Let's say Mr. Burns has got in the business of making premium sneakers - Air Jordans. He may see an opportunity to refine his technology and require less labour for the same number of Jordans. He makes this decision to reduce costs and improve profits. This is a Pareto improvement.

In a perfect market, where there's low barriers to entry and perfect information, eventually somebody is going to copy him. These new entrants will tolerate a lower profit margin and set their products at a lower price. This is a Pareto improvement for them. The market will continue to make these improvements until no single agent can make one - at this point we'll fundamentally be at a Pareto optimal market.

As the market churns in the background, a problem continues to be that labour is expensive. As such, there is a massive incentive to reduce the need for labour, be it in the invention of the steam engine or in electricity to transport work efficiently. Eventually this leads to compute being so readily available that another form of optimisation could begin - in 2008 Geoffrey Hinton demonstrated how we could use stochastic gradient descent to train neural networks to complete human level vision tasks.

Agents/BackProp

2020 - Dunno

"Agent" is a deliberately ambiguous term to describe anything which takes "actions". When we talk about agents (such as MuZero) we're talking about lines of code which to some capacity take inputs of an environment (e.g board of Chess/Go/Shogi) and outputs the next best move.

Currently our smartest agents are built from neural networks, a formulation of computing inspired by how neurons are wired in biological intelligence. A network consists of many densely connected neurons each with their own associated weight.

Agents start with random weights and a fixed topology, effectively "dumb" (tabula rasa). It is through training and exposure to data that the agent/network will learn how to behave. The very act of training a neural network is the optimisation. We search through the different values of each neuron such that the network performs better on a task. To do this search effectively we use a process called back propagation.

So how does this algorithm relate to self driving cars, talking chatbots and world class Go players? Well in each case, we're simply training agents with labelled data. For self-driving cars we take thousands of hours of footage and ask networks to learn to correctly predict how humans would act. For talking chat-bots we scrape thousands of lines of text, blanking out words and ask neural networks to correctly predict the blank spaces.

Looking Forward

So is backprop the path to full blown artificial general intelligence (AGI)? I think our most promising mechanism to reach AGI is iterative amplification. Amplification is when we set agents the tasks of building smarter agents, who in turn build even smarter agents.

This a compelling approach, as it falls into our world view - where we optimise until we find a new more efficient optimiser. Here are some key takeaways from our previous sections:

Optimisers create positive improvement loops - Culture created language to allow for faster cultural optimisation, markets create more resources for even more resource optimisation, and genes influence their environment and resources to support even more variants.
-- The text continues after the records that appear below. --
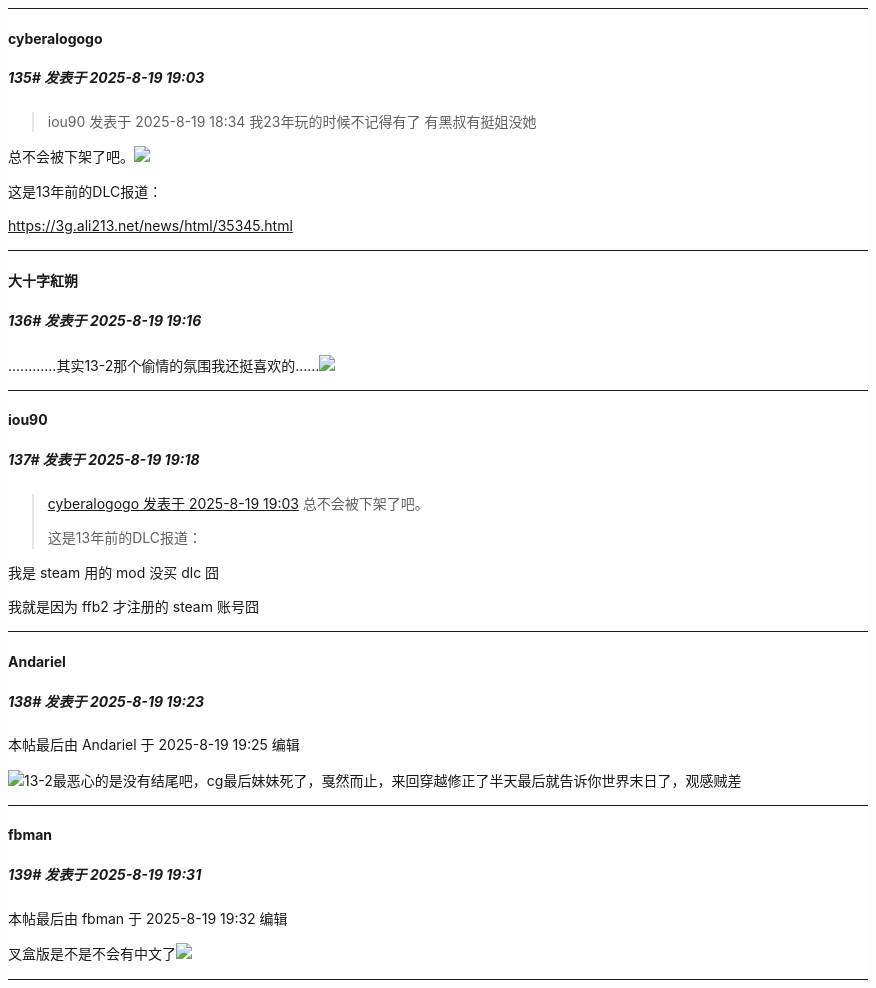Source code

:*****

####  cyberalogogo  
##### 135#       发表于 2025-8-19 19:03

<blockquote>iou90 发表于 2025-8-19 18:34
我23年玩的时候不记得有了 有黑叔有挺姐没她</blockquote>
总不会被下架了吧。<img src="https://static.stage1st.com/image/smiley/face2017/049.png" referrerpolicy="no-referrer">

这是13年前的DLC报道：

https://3g.ali213.net/news/html/35345.html

*****

####  大十字紅朔  
##### 136#       发表于 2025-8-19 19:16

............其实13-2那个偷情的氛围我还挺喜欢的……<img src="https://static.stage1st.com/image/smiley/face2017/277.png" referrerpolicy="no-referrer">

*****

####  iou90  
##### 137#       发表于 2025-8-19 19:18

<blockquote><a href="httphttps://stage1st.com/2b/forum.php?mod=redirect&amp;goto=findpost&amp;pid=68290071&amp;ptid=2259558" target="_blank">cyberalogogo 发表于 2025-8-19 19:03</a>
总不会被下架了吧。

这是13年前的DLC报道：</blockquote>
我是 steam 用的 mod 没买 dlc 囧

我就是因为 ffb2 才注册的 steam 账号囧

*****

####  Andariel  
##### 138#       发表于 2025-8-19 19:23

 本帖最后由 Andariel 于 2025-8-19 19:25 编辑 

<img src="https://static.stage1st.com/image/smiley/face2017/001.png" referrerpolicy="no-referrer">13-2最恶心的是没有结尾吧，cg最后妹妹死了，戛然而止，来回穿越修正了半天最后就告诉你世界末日了，观感贼差

*****

####  fbman  
##### 139#       发表于 2025-8-19 19:31

 本帖最后由 fbman 于 2025-8-19 19:32 编辑 

叉盒版是不是不会有中文了<img src="https://static.stage1st.com/image/smiley/face2017/213.gif" referrerpolicy="no-referrer">

*****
New optimisers turn up quicker and quicker - Look at the interval between optimiser handovers, entropy took 10 billion years to create genes, 4 billion years later culture appears, and takes only a mere 100,000 years to form markets. Under markets and their pressures, it's 3000 years to make agents.

Strong optimisers, can go more wrong - Entropy optimisation rarely goes wrong. When genes incorrectly optimise we get cancer cells. Culture can create harmful memes - the worst (such as nukes) are cause for existential risk. Each optimisation can go wrong - and with it we must appreciate that the impact of misaligned agents will be even more catastrophic.

Optimisers get faster at completing more difficult tasks - Entropy evolution is a tediously slow process. Genes replicate exceptionally quickly making even more complex structures. Cultural evolution is almost instantaneous. Just as we apply ourselves to create better versions of these - can the same be done with agents?